One possible success story involves Matthew, the son of ISIS bride Samantha Sally. In 2017, at age ten Matthew appeared in an ISIS propaganda video as “Yusuf” threatening to kill President Donald Trump. In the video, Matthew recited a prepared statement: “My message to Trump, the puppet of the Jews: Allah promised us victory, promised you defeat… . This battle is not gonna end in Raqqa or Mosul. It’s gonna end in you lands… . My father’s an American soldier who fought the mujahideen in Iraq.”40

Matthew was repatriated in 2018 by the US military and was living, reintegrated, with his biological father.

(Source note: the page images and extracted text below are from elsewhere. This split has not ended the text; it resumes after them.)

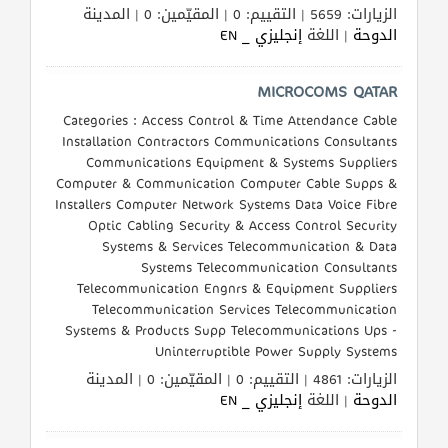
الزيارات: 5659 | التقييم: 0 | المقيّمين: 0 | المدينة
إنجليزي _ EN
| اللغة
الدوحة
MICROCOMS QATAR
Categories : Access Control & Time Attendance Cable
Installation Contractors Communications Consultants
Communications Equipment & Systems Suppliers
Computer & Communication Computer Cable Supps &
Installers Computer Network Systems Data Voice Fibre
Optic Cabling Security & Access Control Security
Systems & Services Telecommunication & Data
Systems Telecommunication Consultants
Telecommunication Engnrs & Equipment Suppliers
Telecommunication Services Telecommunication
Systems & Products Supp Telecommunications Ups -
Uninterruptible Power Supply Systems
الزيارات: 4861 | التقييم: 0 | المقيّمين: 0 | المدينة
إنجليزي _ EN
| اللغة
الدوحة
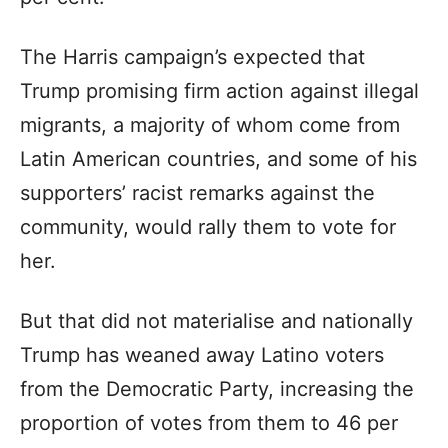
The Harris campaign’s expected that
Trump promising firm action against illegal
migrants, a majority of whom come from
Latin American countries, and some of his
supporters’ racist remarks against the
community, would rally them to vote for
her.
But that did not materialise and nationally
Trump has weaned away Latino voters
from the Democratic Party, increasing the
proportion of votes from them to 46 per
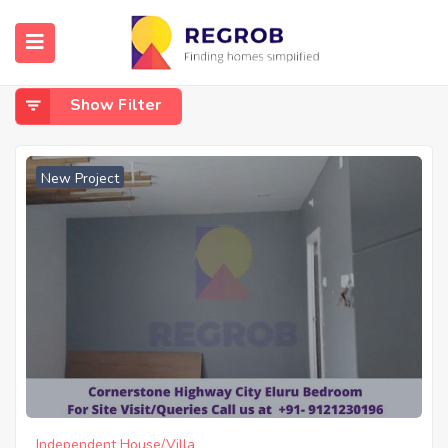
Home
Eluru
Eluru
Show Filter
New Project
Independent House/Villa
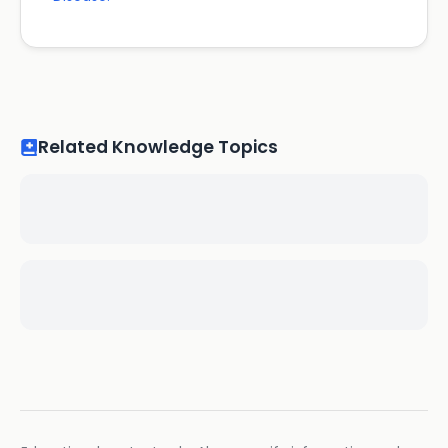
Related Knowledge Topics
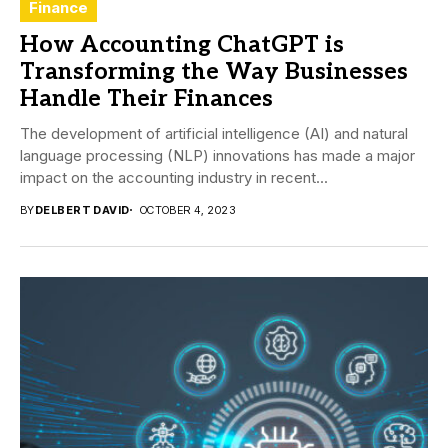
Finance
How Accounting ChatGPT is
Transforming the Way Businesses
Handle Their Finances
The development of artificial intelligence (AI) and natural
language processing (NLP) innovations has made a major
impact on the accounting industry in recent...
BY
DELBERT DAVID
OCTOBER 4, 2023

Matthew’s experiences as an ISIS survivor lend credibility to the argument I made in Small Arms that the women and children who were in ISIS are salvageable and should be repatriated to their countries of origin, where they should face justice and the children be given a chance at a happy and normal life.41

Experts in psychosocial treatment for wartime trauma recommend a multidisciplinary approach to address the returnees’ interrelated needs across multiple domains of development. It becomes crucial to reduce the environmental stressors and threat signals. This is where it becomes necessary to ensure that communities understand what is involved in taking the women back. The worst-case scenario is what I have discussed in this book regarding the Boko Haram captives who returned home only to be shunned and ran away to rejoin their Boko “husbands” in the Sambisa Forest.